December 12, 2014 by Paul Goldsmith
The trouble with the speech Ed Miliband gave yesterday on how Labour would reduce the deficit is not that it was 3 months late, but that it was three years late. Miliband famously forgot to mention the size of the deficit (how much we are adding to the national debt every year) in his Conference speech in September. But whilst many attributed more meaning to that ‘Keynesian slip’ than it deserved, far more important has been how long it has taken for Miliband to admit that the deficit is a problem that needs to be tackled in the first place.
This comes at a time when quite frankly the Conservatives’ plans for cutting the deficit look to be in disarray. To offer, as David Cameron and George Osborne do, £7bn of unfunded income tax cuts in addition to another £1bn of stamp duty revenue cuts whilst saying that they have a credible plan for reducing the gap between tax revenue and government spending should be laughable. In addition to this the Tories are promising cuts to the size of the state that have been independently verified as being big enough to take the size of government spending as a percentage of GDP back to 1930s levels (before the welfare state and NHS existed). Finally, having promised they would cut the deficit completely by the end of this Parliament they are not in fact due to do so until 2018/2019. In any normal circumstances Labour would have a massive economic hole to drive through.
But these aren’t normal circumstances. Ed Miliband and Ed Balls spent the first three years of this Parliament overplaying their role as an opposition by choosing to oppose just about every cut the Coalition government made. In fact, for the first year of it, Balls was making speeches about how cuts shouldn’t have been needed at all. There was some economic validity in Balls’ criticisms, but given the Coalition had inherited an economy in recession and with a deficit of £168bn it was just too easy for the Conservatives in particular to paint Labour as ‘deficit-deniers’. We can discuss over and over again whether the size of the deficit was Labour’s fault, but poll after poll after poll suggests the public thinks that it is. Whoever caused the recession in 2008, arriving at it after so many years of growth without a budget surplus to use for a stimulus was not sensible long-term economic management.
So to have then spent as much time as they did opposing cuts, denying the deficit was a problem and not coming up with a credible plan for fixing the state of the economy, it is very late for Labour to be trying to do that now. However, that is not to say what Miliband said was wrong, not that it wasn’t a good speech – because it was. At the centre of it was a ‘pledge card’ headed by this – “We will build a strong economic foundation and balance the books. We will cut the deficit every year while securing the future of the NHS. And none of our manifesto commitments will require additional borrowing.” Although he wasn’t able to list specific cuts, because, as he pointed out, until you in government and can actually see the books you cannot commit to specific cuts, he was able to set out the dividing line between how Labour would cut the deficit and how the Tories would.
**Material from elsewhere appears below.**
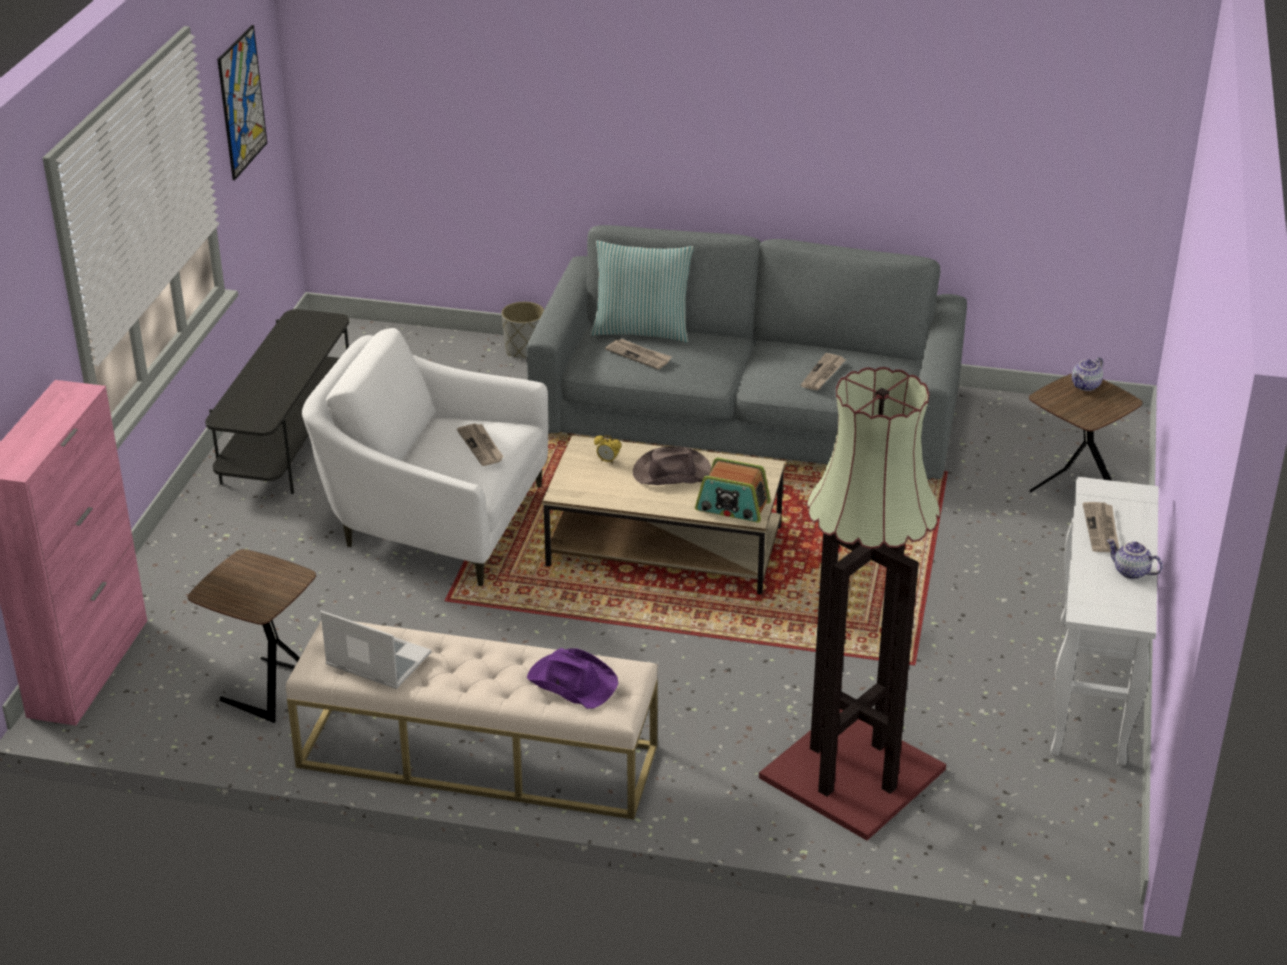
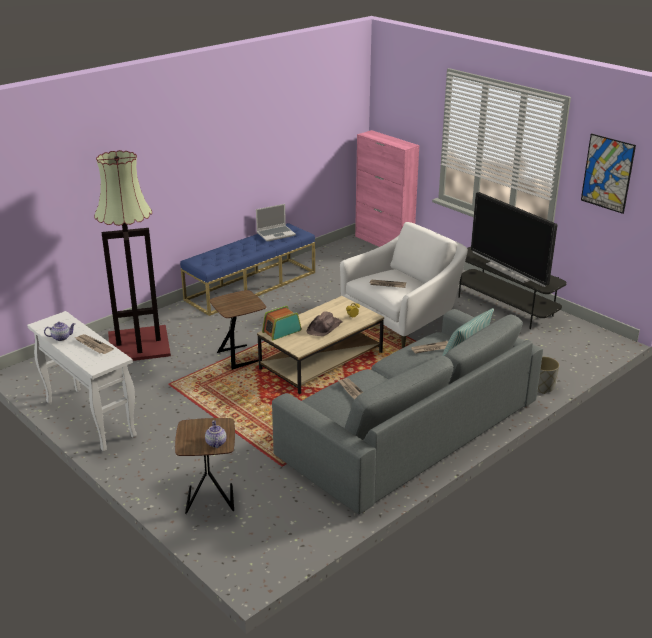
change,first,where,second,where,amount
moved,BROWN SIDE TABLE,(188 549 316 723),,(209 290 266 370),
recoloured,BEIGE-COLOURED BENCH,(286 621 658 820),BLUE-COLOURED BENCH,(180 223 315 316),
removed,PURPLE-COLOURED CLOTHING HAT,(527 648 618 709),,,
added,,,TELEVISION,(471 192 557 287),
He also mentioned many of the policies he had announced so far, including the mansion tax, taxes on bankers bonuses etc that show that the burden of the cuts would fall more on the broader shoulders. He also explained that cutting slower would help produce the growth needed to make cutting the deficit possible in a sustainable way.
As Robert Peston pointed out – “Labour believes that by cutting less in the short term, the economy would grow faster – and that would yield higher tax revenues that would finance a relatively bigger public sector. And debt as a proportion of GDP would be reduced by a swelling of the GDP denominator. The Tories are convinced that the momentum in the economy is sufficient to absorb more immediate and larger public sector cuts – and that the imperative is to cut debt sooner rather than later.” All this makes some sense – effectively painting the Conservatives’ strategy as a risk to the economy in the same way the Conservatives like to paint his strategy the same.
Yet he couldn’t resist taking ideological and rather childish pot-shots at the Conservatives, which we could do without. He talked of how the ‘only real 35% strategy’ (a reference to the many people who think Labour has retreated to the comfort of their core vote to carry them limping over the line to 35% of the vote which could be enough for a majority) is the Conservatives’ plan to shrink the state to 35% of GDP. He then said that this was an ideological plan, not because they ‘have to do it’, but because they ‘want to do it’ – “regardless of the consequences”. This last line is a shame, because it wasn’t necessary, and Miliband should be better than that. One third of the country is going to vote Conservative, and Miliband should be trying to attract some of those – painting them as heartless is quite counter-productive.